When you begin taking on the role of caregiver to an aging adult, your first step in the process should be to consider your loved one’s Power of Attorney (POA). If your loved one does not have a Power of Attorney in place, or if it needs to be updated, you need to establish this vital document.
A POA is a document in which an individual (known as the “principal” or “grantor”) names another person or multiple people (the “agent(s)” or “attorney(s)-in-fact”) as decision-maker(s) on behalf of the principal. This document is essential to handling your loved one’s financial and medical affairs.

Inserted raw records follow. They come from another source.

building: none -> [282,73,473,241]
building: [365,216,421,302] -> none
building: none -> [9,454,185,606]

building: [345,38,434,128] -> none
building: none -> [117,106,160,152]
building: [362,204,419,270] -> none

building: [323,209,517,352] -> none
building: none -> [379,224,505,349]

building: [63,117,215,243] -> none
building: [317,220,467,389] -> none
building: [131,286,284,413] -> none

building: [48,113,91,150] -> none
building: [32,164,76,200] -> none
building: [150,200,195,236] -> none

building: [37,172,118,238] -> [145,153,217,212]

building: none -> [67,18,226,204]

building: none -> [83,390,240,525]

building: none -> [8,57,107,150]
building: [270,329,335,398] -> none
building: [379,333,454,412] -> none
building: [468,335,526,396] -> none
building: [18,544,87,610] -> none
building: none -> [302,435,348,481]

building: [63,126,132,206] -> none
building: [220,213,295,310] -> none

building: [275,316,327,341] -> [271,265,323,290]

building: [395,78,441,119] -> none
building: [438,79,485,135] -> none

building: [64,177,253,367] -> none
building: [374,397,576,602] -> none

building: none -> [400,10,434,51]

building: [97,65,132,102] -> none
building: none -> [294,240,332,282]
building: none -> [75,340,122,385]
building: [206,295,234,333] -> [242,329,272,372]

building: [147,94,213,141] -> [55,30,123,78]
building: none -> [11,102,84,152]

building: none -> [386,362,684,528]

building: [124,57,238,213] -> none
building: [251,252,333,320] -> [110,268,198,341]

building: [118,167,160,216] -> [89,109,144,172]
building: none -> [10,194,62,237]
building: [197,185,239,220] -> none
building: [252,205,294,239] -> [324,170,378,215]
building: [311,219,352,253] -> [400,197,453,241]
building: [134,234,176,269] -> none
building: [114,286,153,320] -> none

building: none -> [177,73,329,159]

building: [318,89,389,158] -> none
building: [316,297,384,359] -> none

Executing a POA does not require that the principal be cognitively incapable of making decisions;
it simply allows another person to act on the principal’s behalf. For example, a principal may be hospitalized for a brief time and need an agent to access bank accounts to pay bills. As long as the principal is capable of making decisions, the agent must follow her directives. A POA can be revoked at any time should the principal become dissatisfied with the agent’s actions.
There are different types of POAs. Some “General” POAs expire when the principal becomes cognitively incapacitated; if the principal can no longer make decisions, the agent’s Power
of Attorney is revoked. When establishing a POA for a senior, a “Durable” POA is recommended. This POA allows the agent tomake health care or financial decisions for the senior if they become incapable of making these decisions for themselves.
In some states, Durable Power of Attorney can be “springing,” meaning that the named agent does not acquire Power of Attorney until the principal becomes incapacitated. The definition of incapacitation can be customized within the document when written by a qualified Elder Law Attorney in the state where the POA will be executed.
Principals may designate different individuals as Financial POA and Health Care POA. Financial POAs empower agents to handle financial transactions, such as managing investments, depositing checks, paying bills, and completing tax returns. Health Care POAs make medical and care decisions, such as treatment decisions and accessing long term care benefits.
In both cases, the agent is the fiduciary of the principal, meaning they are legally obligated to act loyally and with the best interests of the principal in mind, honoring their wishes and preferences whenever these are known.
In the case of a medical power of attorney, it is generally wise for an individual to create a health care advanced directive at the same time, making known their wishes for life-prolonging treatment or end-of-life care in the event that catastrophic illness or injury prevents them from communicating their wishes later. This includes statements regarding resuscitation, life support measures, as well as services for spiritual counsel or prayer. Many states allow a medical power of attorney and a health care advanced directive to be in the same legal document.
There are forms available online that make it possible to create a POA without legal advice or help. Though this could be better than not doing it at all, given the sensitivity and vital importance of the POA content, it is recommended that you consult with an elder law attorney.